Dafür knirscht es nun wirklich im Gebälk der Koalition. „Die Vorlagen von CDU und SPD passen schlicht nicht zusammen. Da rasen zwei Züge aufeinander zu. Wir sind gespannt, wer das Gleis wechseln wird“, kommentiert die Grüne Monika Heinold. Denn im christdemokratischen Leitantrag, den Landes-, Kreis- und Ortspolitiker erarbeitet haben, stehen Dinge, die die SPD auf keinen Fall mittragen kann: Damit die Kommunen wie geplant 120 Millionen Euro einsparen können, will die CDU unter anderem bei Kindergartenstandards, Schülerbeförderung und Gleichstellungsbeauftragten kürzen.

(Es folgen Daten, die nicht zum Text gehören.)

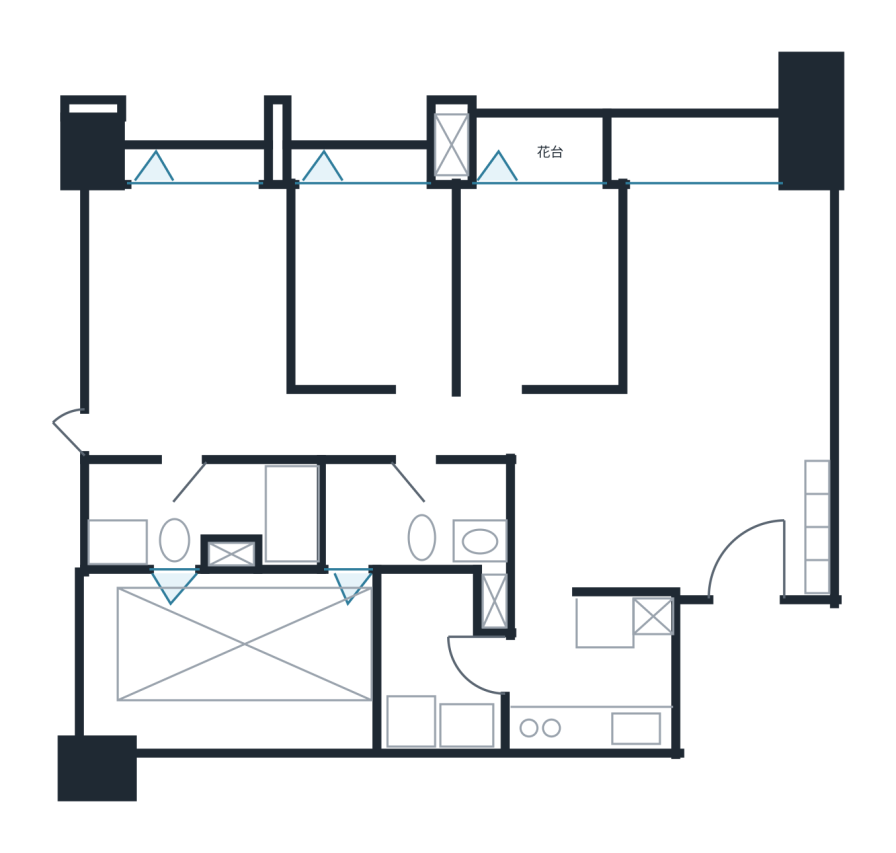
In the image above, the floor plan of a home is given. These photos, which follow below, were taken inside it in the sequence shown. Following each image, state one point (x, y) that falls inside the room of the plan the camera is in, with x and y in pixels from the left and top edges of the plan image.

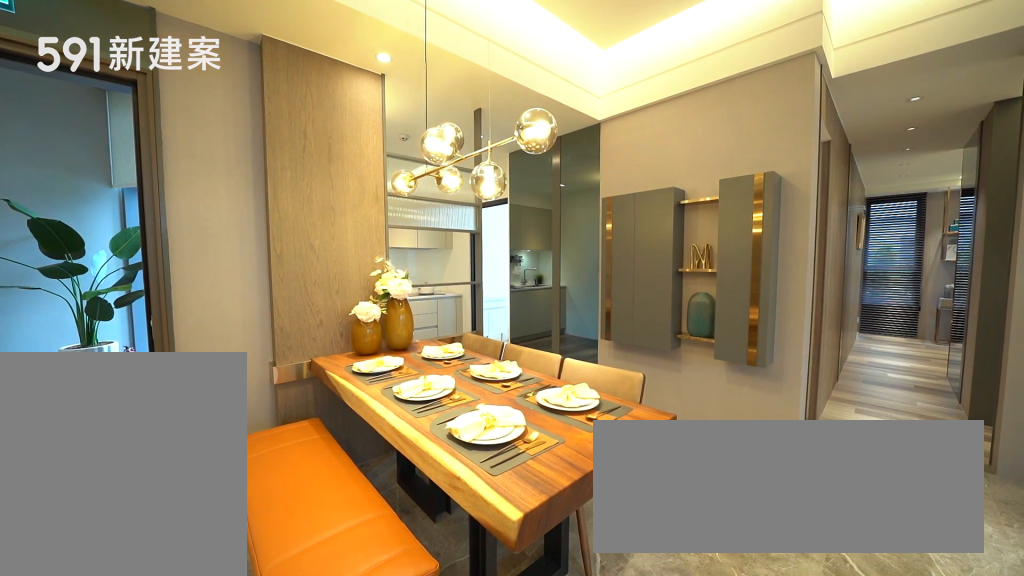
(636, 499)
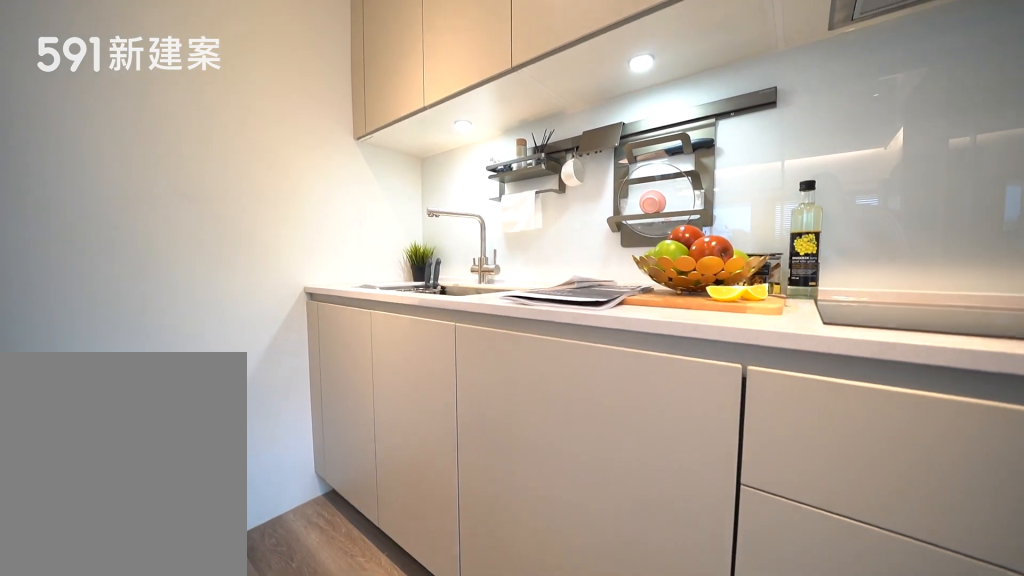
(597, 673)
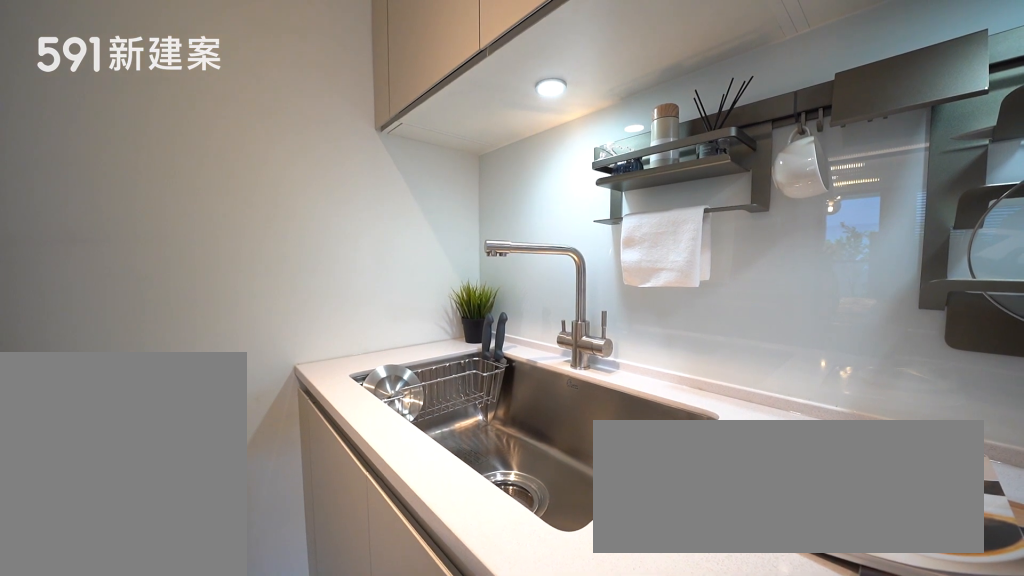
(597, 673)
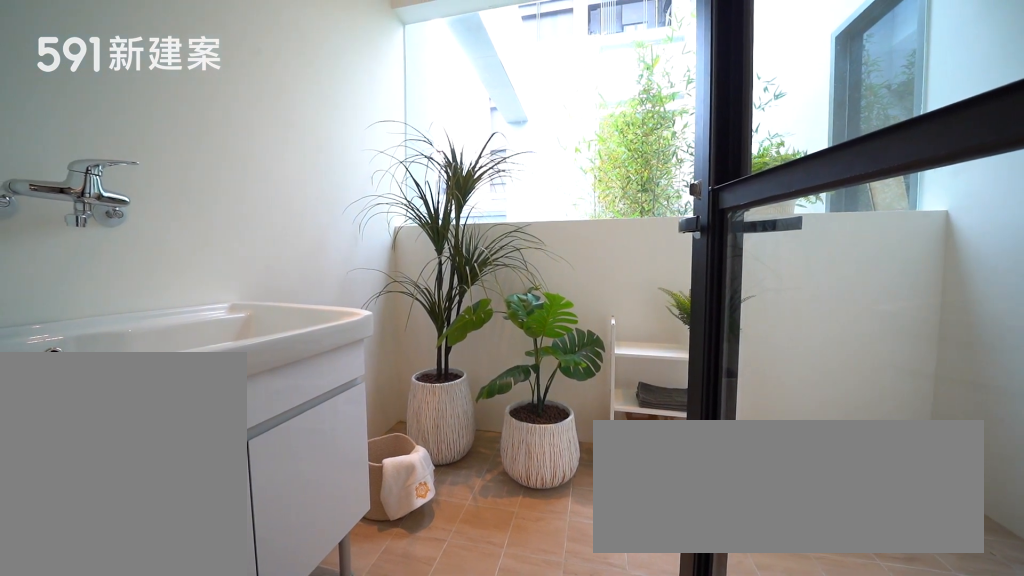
(445, 659)
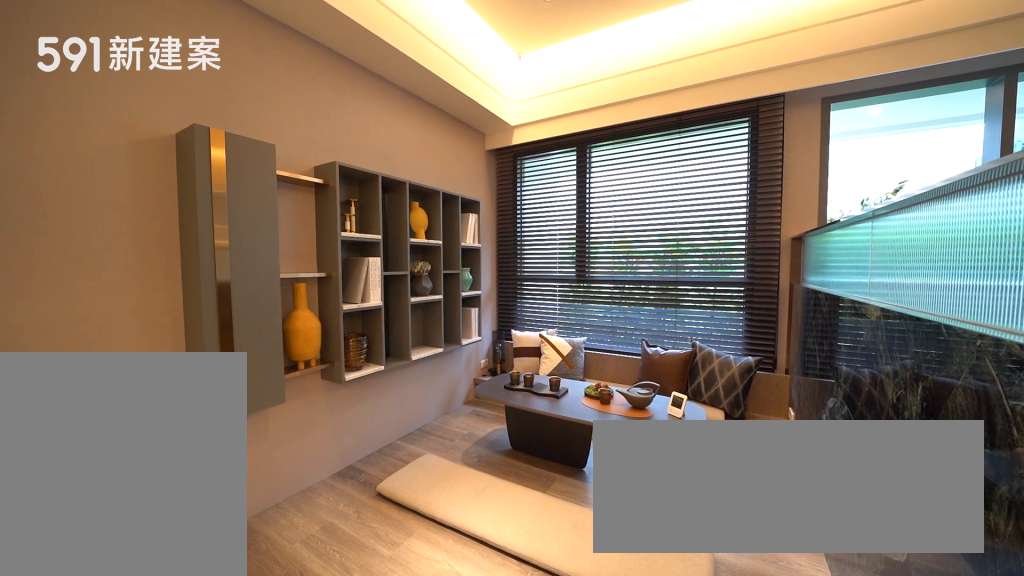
(535, 283)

Dieser „Pakt für Schleswig-Holstein“ wurde „von den Kommunalpolitikern voll mitgetragen“, erklärte Frank Sauter, finanzpolitischer Sprecher der CDU-Fraktion, gestern bei der Vorstellung des Papiers. Und als Seitenhieb auf die SPD: „Dies unterstreicht die Regierungsfähigkeit der CDU auch als führende Kraft in den Kommunen.“

Der SPD-Vorsitzende Claus Möller konterte sofort: Die Vorschläge seien indiskutabel und ein Verstoß gegen den Koalitionsvertrag. Die CDU, nahm er an, werde am Ende die Kompensationsvorschläge annehmen, die Stegner vorgelegt hatte. Mit denen aber war die mutmaßliche Krise losgegangen: Stegner habe sich mit unabgesprochenen Vorschlägen vorgewagt und dadurch den Ministerpräsidenten verärgert, wird gemunkelt. Stegner kontert trocken, es sei seine Aufgabe als Fachminister, Ideen zu entwickeln: „Ich verstehe die ganze Aufregung nicht.“

Dabei, so klappert es aus der Gerüchteküche, werde hinter den Kulissen schon an einer neuen Regierung gebastelt. Da müssten die Vertreter der FDP, die für neue Koalitionen grundsätzlich zu haben sind, eigentlich schon ihre Ministerzimmer ausmessen, oder? „Ich fühle mich in meinem Büro noch ganz wohl, danke“, sagt Heiner Garg von der FDP-Fraktion und stellvertretender Landesvorsitzender. Es gebe keine Verhandlungen jenseits der schwarz-roten Regierung, versichert er. Allerdings sei „beinahe jede andere Konstellation besser als die große Koalition“.